The four co-founders of Chicago-based Dude Wipes, a flushable toilet wipes company marketed towards men, met Cuban six years ago on Season 7 of ABC’s “Shark Tank.” After hearing their pitch, Cuban agreed to invest $300,000 in exchange for a 25% share of their company.
Cuban, who leaned on advice from his own mentors early in his career, offered the co-founders this simple advice: Don’t “do too much.” He told them to focus on their flagship product — flushable wipes for “dudes” — and strengthen their relationships with retailers already selling their products, like Kroger and Amazon, says co-founder and “Chief Executive Dude” Sean Riley.
For five years, that strategy worked. The business grew: The co-founders project their products will bring in a gross revenue of $67 million in 2021 alone, wiping approximately 1.1 billion butts. But during the Covid-19 pandemic, the executive team decided to press their luck and send Cuban’s advice down the drain.
It was a mistake.
Last year, Riley says, the co-founders decided to try their hand at a new line of products: natural deodorant. They saw it as a growing men’s grooming market that didn’t have a “cool brand.”
Dude Wipes invested $30,000 in research and development, says Riley, and launched into the deodorant market in March 2020. They sold all 75,000 units they produced, resulting in $180,000 worth of deodorant sales.
The problem: The juice “wasn’t worth the squeeze,” Riley says. “The extension was a strategic mistake.”
Building out the deodorant business, it turned out, took away resources from their “war against toilet paper.” And that war escalated during the pandemic’s early days, amid a significant supply shortage for toilet paper.
Dude Wipes experienced a sales boost — its gross revenue jumped to $40 million in 2020, compared to $15.5 million in 2019, according to the co-founders — but according to Riley, it could’ve been much stronger. “We were like, ‘What are we even doing with this other stuff?’” he says.
“It’s a $10 billion toilet paper market in the U.S.,’” adds co-founder and chief marketing officer, Ryan Meegan.
Meegan says the experience made them realize that Cuban had been right all along.
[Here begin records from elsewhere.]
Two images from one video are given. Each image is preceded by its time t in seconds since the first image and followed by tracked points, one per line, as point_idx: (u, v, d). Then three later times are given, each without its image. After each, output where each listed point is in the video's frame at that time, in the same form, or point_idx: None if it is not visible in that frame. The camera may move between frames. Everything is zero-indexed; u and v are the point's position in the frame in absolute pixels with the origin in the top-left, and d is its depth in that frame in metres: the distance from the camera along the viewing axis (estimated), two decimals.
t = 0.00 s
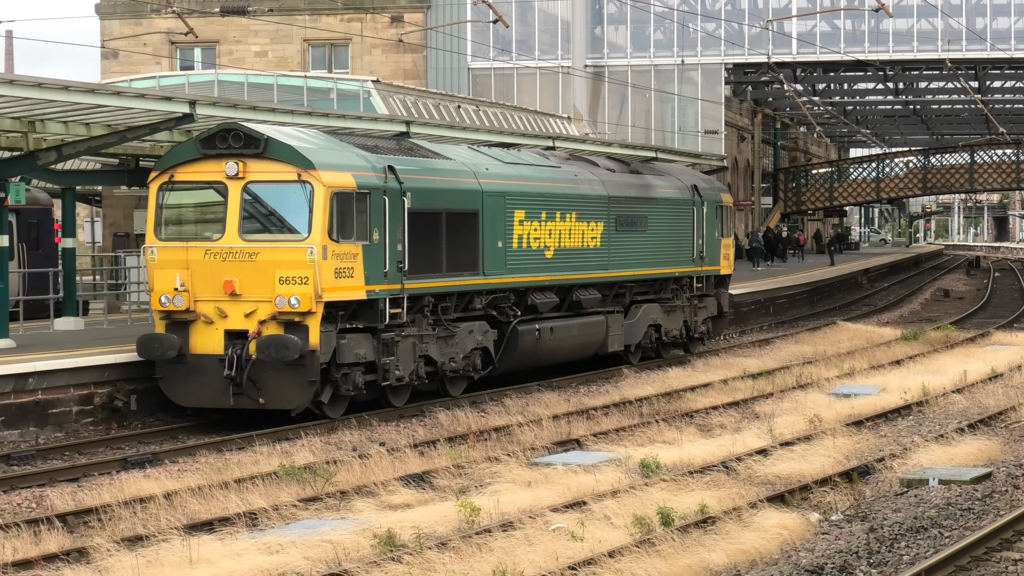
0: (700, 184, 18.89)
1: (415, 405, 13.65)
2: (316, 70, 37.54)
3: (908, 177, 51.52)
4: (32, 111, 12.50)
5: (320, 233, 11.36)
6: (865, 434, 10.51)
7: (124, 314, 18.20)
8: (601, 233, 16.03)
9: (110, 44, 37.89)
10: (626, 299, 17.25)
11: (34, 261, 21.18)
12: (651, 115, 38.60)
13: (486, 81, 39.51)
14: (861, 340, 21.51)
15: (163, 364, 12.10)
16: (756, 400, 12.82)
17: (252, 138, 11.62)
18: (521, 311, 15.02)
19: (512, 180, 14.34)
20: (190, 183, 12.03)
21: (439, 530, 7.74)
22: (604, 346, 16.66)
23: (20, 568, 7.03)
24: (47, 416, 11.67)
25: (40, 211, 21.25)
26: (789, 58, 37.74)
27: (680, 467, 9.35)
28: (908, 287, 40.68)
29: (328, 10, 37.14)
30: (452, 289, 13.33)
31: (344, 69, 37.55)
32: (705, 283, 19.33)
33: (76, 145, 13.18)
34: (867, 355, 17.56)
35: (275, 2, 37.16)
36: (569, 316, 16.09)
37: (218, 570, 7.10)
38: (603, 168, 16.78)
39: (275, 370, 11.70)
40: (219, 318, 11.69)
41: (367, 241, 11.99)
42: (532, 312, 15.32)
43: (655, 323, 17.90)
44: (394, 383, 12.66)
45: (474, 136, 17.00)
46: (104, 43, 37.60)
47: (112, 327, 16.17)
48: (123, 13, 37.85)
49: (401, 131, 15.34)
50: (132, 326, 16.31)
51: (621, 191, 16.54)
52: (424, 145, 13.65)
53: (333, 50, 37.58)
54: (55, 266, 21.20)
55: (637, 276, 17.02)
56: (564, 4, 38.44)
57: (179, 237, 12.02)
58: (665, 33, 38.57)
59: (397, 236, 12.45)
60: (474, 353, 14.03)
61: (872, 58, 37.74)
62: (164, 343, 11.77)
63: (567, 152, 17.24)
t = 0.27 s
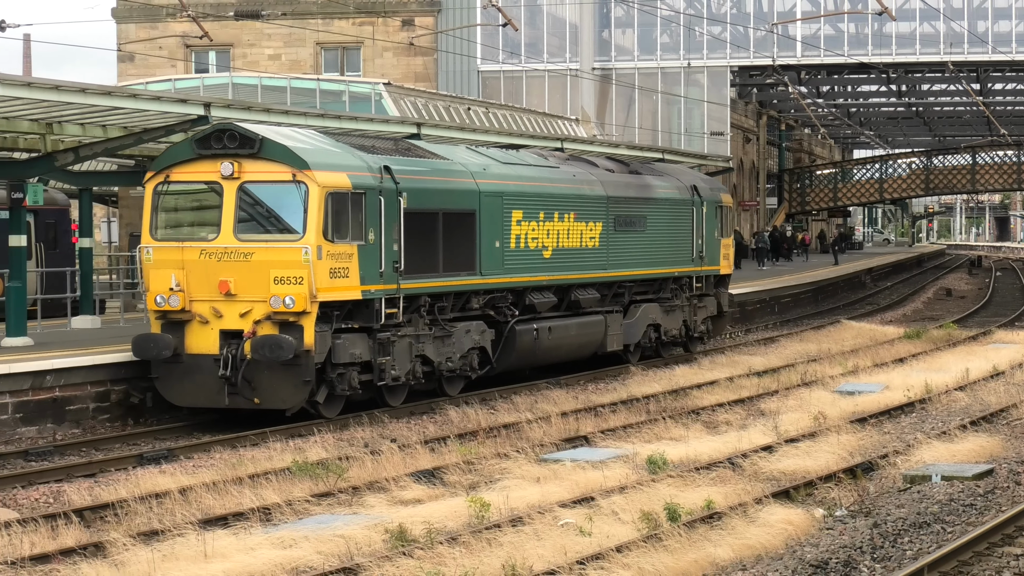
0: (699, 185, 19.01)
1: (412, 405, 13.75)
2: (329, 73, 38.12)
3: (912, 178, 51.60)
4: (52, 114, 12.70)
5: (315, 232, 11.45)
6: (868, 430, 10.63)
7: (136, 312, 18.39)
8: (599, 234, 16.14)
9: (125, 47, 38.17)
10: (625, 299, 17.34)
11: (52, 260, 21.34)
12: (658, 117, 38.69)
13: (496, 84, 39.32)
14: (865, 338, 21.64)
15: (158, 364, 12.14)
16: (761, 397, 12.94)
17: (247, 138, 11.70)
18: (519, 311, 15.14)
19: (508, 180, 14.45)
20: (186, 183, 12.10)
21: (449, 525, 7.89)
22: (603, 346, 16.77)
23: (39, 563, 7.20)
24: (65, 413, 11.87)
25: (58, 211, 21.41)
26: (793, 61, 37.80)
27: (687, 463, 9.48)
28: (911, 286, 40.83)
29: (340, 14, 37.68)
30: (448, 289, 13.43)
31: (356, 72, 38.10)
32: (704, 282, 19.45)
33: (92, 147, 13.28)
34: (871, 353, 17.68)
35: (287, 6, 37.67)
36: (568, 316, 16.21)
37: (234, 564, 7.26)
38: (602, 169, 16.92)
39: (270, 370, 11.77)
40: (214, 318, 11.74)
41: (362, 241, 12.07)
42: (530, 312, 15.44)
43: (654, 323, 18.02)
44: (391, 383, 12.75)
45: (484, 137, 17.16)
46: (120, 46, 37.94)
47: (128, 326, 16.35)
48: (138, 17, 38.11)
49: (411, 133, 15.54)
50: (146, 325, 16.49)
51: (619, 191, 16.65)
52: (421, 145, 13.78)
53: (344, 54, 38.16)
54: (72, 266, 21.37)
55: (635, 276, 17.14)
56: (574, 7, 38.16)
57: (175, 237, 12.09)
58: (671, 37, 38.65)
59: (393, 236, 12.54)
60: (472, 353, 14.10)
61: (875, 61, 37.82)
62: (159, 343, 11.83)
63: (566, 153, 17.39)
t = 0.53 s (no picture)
0: (702, 185, 19.14)
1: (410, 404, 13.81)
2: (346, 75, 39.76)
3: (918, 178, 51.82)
4: (76, 115, 12.90)
5: (313, 232, 11.43)
6: (876, 426, 10.78)
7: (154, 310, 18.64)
8: (601, 233, 16.26)
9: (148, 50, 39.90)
10: (628, 298, 17.50)
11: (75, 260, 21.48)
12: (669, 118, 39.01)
13: (510, 86, 40.04)
14: (873, 336, 21.82)
15: (157, 363, 12.15)
16: (771, 394, 13.10)
17: (245, 138, 11.67)
18: (521, 310, 15.22)
19: (509, 180, 14.50)
20: (183, 183, 12.08)
21: (465, 519, 8.07)
22: (605, 345, 16.90)
23: (64, 555, 7.40)
24: (89, 409, 12.10)
25: (81, 212, 21.53)
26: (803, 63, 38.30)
27: (698, 458, 9.65)
28: (918, 284, 41.06)
29: (358, 18, 39.15)
30: (448, 288, 13.47)
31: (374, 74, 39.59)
32: (707, 282, 19.60)
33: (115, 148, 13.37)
34: (878, 350, 17.84)
35: (307, 11, 39.06)
36: (569, 315, 16.34)
37: (255, 557, 7.44)
38: (604, 169, 17.04)
39: (267, 369, 11.74)
40: (212, 318, 11.73)
41: (361, 241, 12.07)
42: (531, 311, 15.53)
43: (657, 321, 18.16)
44: (389, 383, 12.77)
45: (495, 140, 17.43)
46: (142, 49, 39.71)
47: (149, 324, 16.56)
48: (160, 21, 39.78)
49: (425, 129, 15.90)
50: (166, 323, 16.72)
51: (622, 191, 16.79)
52: (422, 145, 13.86)
53: (362, 57, 39.66)
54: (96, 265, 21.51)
55: (637, 276, 17.24)
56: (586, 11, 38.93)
57: (173, 237, 12.08)
58: (682, 39, 39.04)
59: (392, 235, 12.55)
60: (472, 352, 14.16)
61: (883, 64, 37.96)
62: (157, 342, 11.82)
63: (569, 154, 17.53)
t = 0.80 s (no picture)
0: (705, 185, 19.30)
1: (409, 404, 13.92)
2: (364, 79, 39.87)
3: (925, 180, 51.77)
4: (99, 117, 13.09)
5: (311, 232, 11.50)
6: (884, 423, 10.94)
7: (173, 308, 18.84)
8: (603, 234, 16.41)
9: (169, 55, 39.93)
10: (630, 298, 17.66)
11: (99, 259, 21.68)
12: (681, 121, 39.53)
13: (525, 89, 40.69)
14: (881, 334, 21.96)
15: (156, 364, 12.24)
16: (781, 391, 13.25)
17: (242, 139, 11.74)
18: (522, 310, 15.33)
19: (509, 181, 14.62)
20: (182, 184, 12.16)
21: (480, 514, 8.26)
22: (607, 344, 17.05)
23: (89, 549, 7.60)
24: (112, 406, 12.35)
25: (106, 212, 21.78)
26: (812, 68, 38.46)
27: (710, 454, 9.82)
28: (925, 284, 41.16)
29: (376, 23, 39.39)
30: (448, 288, 13.58)
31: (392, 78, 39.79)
32: (711, 282, 19.76)
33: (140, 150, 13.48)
34: (886, 348, 17.97)
35: (325, 16, 39.29)
36: (571, 315, 16.47)
37: (276, 551, 7.63)
38: (607, 170, 17.20)
39: (265, 369, 11.80)
40: (210, 318, 11.82)
41: (359, 241, 12.15)
42: (533, 311, 15.64)
43: (660, 321, 18.32)
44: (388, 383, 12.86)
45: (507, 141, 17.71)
46: (164, 54, 39.76)
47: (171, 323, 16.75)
48: (182, 26, 39.94)
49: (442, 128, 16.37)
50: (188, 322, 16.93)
51: (625, 192, 16.95)
52: (422, 146, 14.00)
53: (379, 61, 39.90)
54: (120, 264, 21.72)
55: (640, 276, 17.39)
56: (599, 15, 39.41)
57: (171, 238, 12.16)
58: (694, 43, 39.54)
59: (390, 236, 12.64)
60: (473, 352, 14.25)
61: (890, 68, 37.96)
62: (156, 343, 11.90)
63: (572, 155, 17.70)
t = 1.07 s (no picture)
0: (707, 186, 19.44)
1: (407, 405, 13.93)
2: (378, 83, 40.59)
3: (929, 182, 52.39)
4: (116, 118, 13.24)
5: (307, 233, 11.50)
6: (889, 421, 11.07)
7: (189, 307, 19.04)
8: (603, 234, 16.51)
9: (188, 59, 40.85)
10: (631, 298, 17.77)
11: (119, 260, 21.85)
12: (690, 124, 40.05)
13: (536, 93, 41.03)
14: (886, 333, 22.06)
15: (154, 364, 12.27)
16: (788, 389, 13.39)
17: (238, 139, 11.75)
18: (522, 311, 15.39)
19: (508, 182, 14.67)
20: (179, 184, 12.19)
21: (492, 510, 8.43)
22: (608, 344, 17.17)
23: (108, 544, 7.78)
24: (131, 403, 12.60)
25: (125, 213, 21.96)
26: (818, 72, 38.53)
27: (718, 451, 9.97)
28: (930, 284, 41.22)
29: (389, 27, 40.14)
30: (447, 289, 13.59)
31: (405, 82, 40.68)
32: (712, 282, 19.89)
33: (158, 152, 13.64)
34: (890, 347, 18.08)
35: (340, 21, 40.32)
36: (572, 315, 16.56)
37: (292, 545, 7.80)
38: (608, 171, 17.30)
39: (261, 370, 11.84)
40: (208, 319, 11.84)
41: (357, 242, 12.16)
42: (533, 311, 15.69)
43: (661, 321, 18.46)
44: (386, 383, 12.87)
45: (519, 145, 17.87)
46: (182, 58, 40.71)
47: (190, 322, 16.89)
48: (200, 30, 40.95)
49: (455, 136, 16.54)
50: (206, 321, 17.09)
51: (625, 192, 17.06)
52: (421, 147, 14.03)
53: (393, 65, 40.65)
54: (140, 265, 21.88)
55: (641, 277, 17.50)
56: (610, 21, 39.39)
57: (169, 239, 12.19)
58: (702, 47, 39.91)
59: (388, 236, 12.65)
60: (472, 352, 14.30)
61: (896, 71, 38.24)
62: (153, 343, 11.94)
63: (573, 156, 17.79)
So, they dropped out of the deodorant business and went back to their old strategy: focusing exclusively on a single product line. Or, as Cuban would say, “doubling down on what’s working.”
And it does seem to be working. According to “Shark Tank” producers, Dude Wipes is one of the show’s top 10 companies for all-time sales. The co-founders say they’re on track to pass Charmin in 2021 sales — which, they add, would make them the country’s second-biggest brand in the flushable wipes category, citing internal Nielsen data.
A Nielsen spokesperson declined to confirm any market share breakdown, but Dude Wipes co-founder Jeffrey Klimkowski says the category’s biggest brand is Cottonelle — by a significant margin.
“We always joke,” Klimkowski says. “We’re number two for number two.”